**Explore the material**
**1)** In the passage on ocean biomass, begin at the words "When looking at" and stop after "tons of biomass.", giving that part again with "Krill" substituted for "Zooplankton".
**2)** Summarize the passage on ocean biomass in two sentences.

**Selected passage**
· · ·

From then on, the chances only get slimmer: the probability to catch any type of fish in the surface ocean is close to 1 in 10 million. For blue whales, optimistic estimates would put you at 1 in 3$\cdot 10^{15}$ chances, which means a 3 with 15 zeros behind. Good luck with that!

Taking another point of view

As we can see, when we think about number of individuals, microbes dominate the oceanic scene. But then again, each individual is very small and weighs practically nothing. In fact, we can shift the perspective from total number of individuals to how much biomass each community represents. Biomass is simply the technical term used to talk about the mass of all living things in a particular context, and it can be a more useful metric than individual counts in some cases – for instance, to assess how much carbon flows through a given ecosystem, it is easier to think in terms of phytoplankton biomass than count.

When looking at the different groups we talked about by focusing on mass, we find that:

  • Phytoplankton represent around 1 billion tons of biomass in the oceans.
  • Heterotrophic bacteria represent roughly the same amount, with their total biomass estimated at 1.2 billion tons.
  • Viruses, despite their huge number of particles in the oceans only account for 200 million tons.
  • Zooplankton, on the other hand, clock at 7.4 billion tons of biomass.
  • Fishes represent about 700 million tons in the oceans
  • Finally, blue whales represent a mere 1 million tons.

It is interesting to classify more broadly these groups in one of two categories: producers and consumers. Producers are comprised from individuals that can synthesize biomass from inorganic nutrients, such as the autotrophs who perform photosynthesis. Consumers, on the other hands, depend on producers to eat, as they need organic biomass to sustain growth. Here, the producers are the phytoplankton and consumers are everyone else.

· · ·

**Source information**
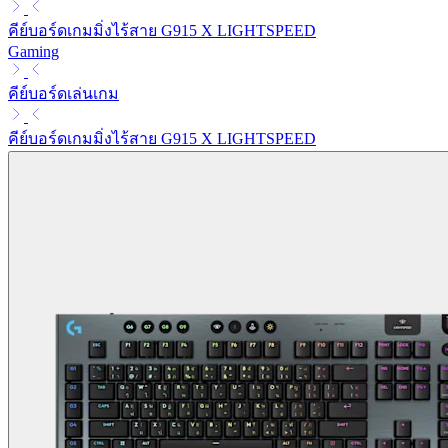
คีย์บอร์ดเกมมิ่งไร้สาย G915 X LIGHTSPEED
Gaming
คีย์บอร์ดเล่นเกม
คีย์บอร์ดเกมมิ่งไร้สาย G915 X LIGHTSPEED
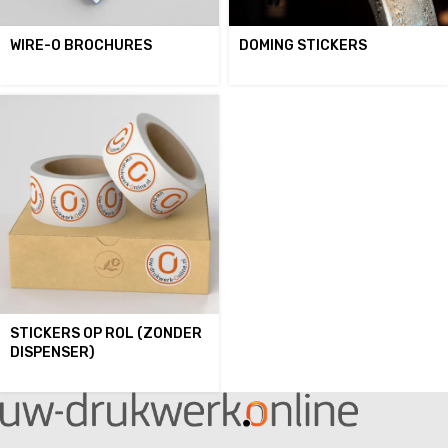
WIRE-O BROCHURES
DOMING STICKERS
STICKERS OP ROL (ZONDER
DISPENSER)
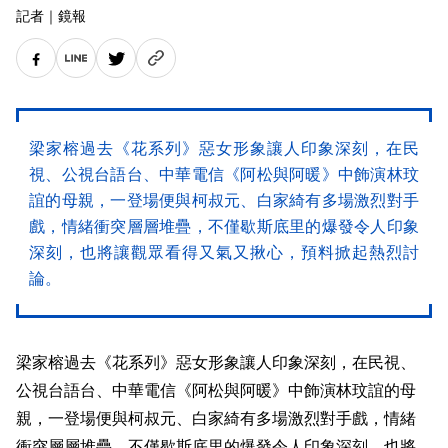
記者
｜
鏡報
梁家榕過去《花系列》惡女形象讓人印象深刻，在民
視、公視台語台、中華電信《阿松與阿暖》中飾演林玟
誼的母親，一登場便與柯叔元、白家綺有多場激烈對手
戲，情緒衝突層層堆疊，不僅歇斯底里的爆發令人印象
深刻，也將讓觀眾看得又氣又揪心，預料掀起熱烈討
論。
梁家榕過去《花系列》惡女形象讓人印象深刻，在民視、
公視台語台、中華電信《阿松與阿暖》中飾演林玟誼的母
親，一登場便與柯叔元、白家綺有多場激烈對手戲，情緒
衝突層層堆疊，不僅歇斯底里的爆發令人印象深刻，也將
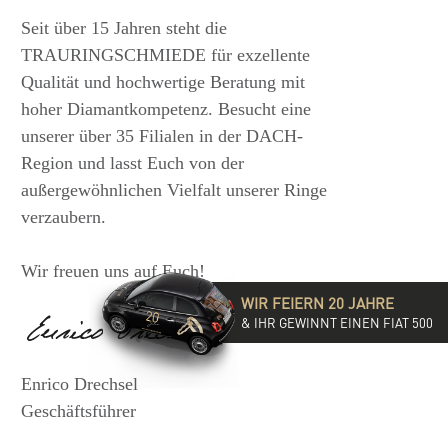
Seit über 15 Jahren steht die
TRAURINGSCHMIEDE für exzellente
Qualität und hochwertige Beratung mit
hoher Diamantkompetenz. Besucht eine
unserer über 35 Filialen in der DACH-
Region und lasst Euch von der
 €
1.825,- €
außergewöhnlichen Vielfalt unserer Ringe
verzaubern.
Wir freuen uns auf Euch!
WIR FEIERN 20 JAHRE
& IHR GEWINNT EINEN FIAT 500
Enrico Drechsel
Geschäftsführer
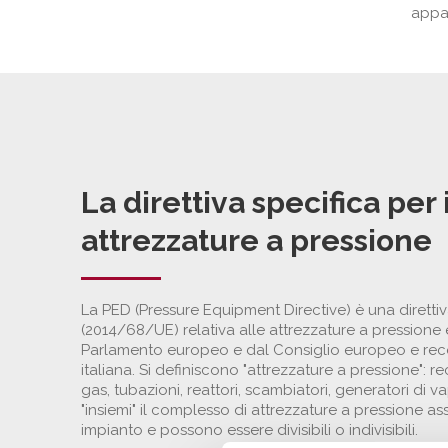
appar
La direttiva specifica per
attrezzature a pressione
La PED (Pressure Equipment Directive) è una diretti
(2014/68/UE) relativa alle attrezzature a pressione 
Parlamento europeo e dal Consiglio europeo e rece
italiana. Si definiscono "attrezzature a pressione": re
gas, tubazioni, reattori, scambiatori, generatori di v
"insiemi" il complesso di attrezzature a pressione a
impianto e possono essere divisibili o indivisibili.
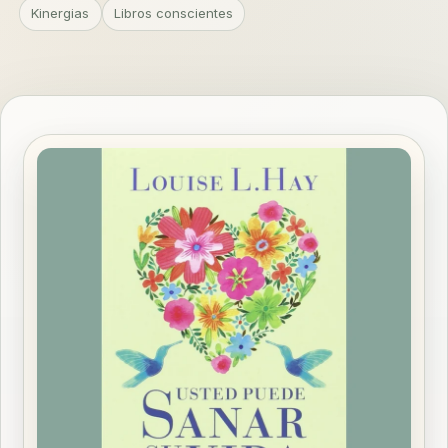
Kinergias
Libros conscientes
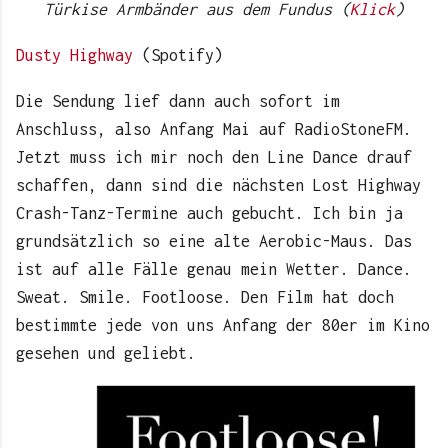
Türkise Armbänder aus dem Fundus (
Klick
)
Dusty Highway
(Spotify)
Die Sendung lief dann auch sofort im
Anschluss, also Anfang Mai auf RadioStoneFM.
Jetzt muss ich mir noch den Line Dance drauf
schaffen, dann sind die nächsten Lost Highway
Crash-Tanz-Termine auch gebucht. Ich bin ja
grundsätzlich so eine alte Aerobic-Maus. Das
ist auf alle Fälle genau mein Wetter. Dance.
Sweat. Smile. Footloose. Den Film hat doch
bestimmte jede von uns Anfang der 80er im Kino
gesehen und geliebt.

· · ·

**Responses per task**
**1)**
When looking at the different groups we talked about by focusing on mass, we find that:

  • Phytoplankton represent around 1 billion tons of biomass in the oceans.
  • Heterotrophic bacteria represent roughly the same amount, with their total biomass estimated at 1.2 billion tons.
  • Viruses, despite their huge number of particles in the oceans only account for 200 million tons.
  • Krill, on the other hand, clock at 7.4 billion tons of biomass.

**2)** Microbes dominate the oceans by number of individuals, but biomass can be a more useful measure in some cases, such as assessing how much carbon flows through an ecosystem. Measured by mass, zooplankton lead with 7.4 billion tons, ahead of heterotrophic bacteria (1.2 billion), phytoplankton (about 1 billion), fishes (about 700 million), viruses (200 million) and blue whales (1 million), and of these groups only phytoplankton are producers while all the rest are consumers.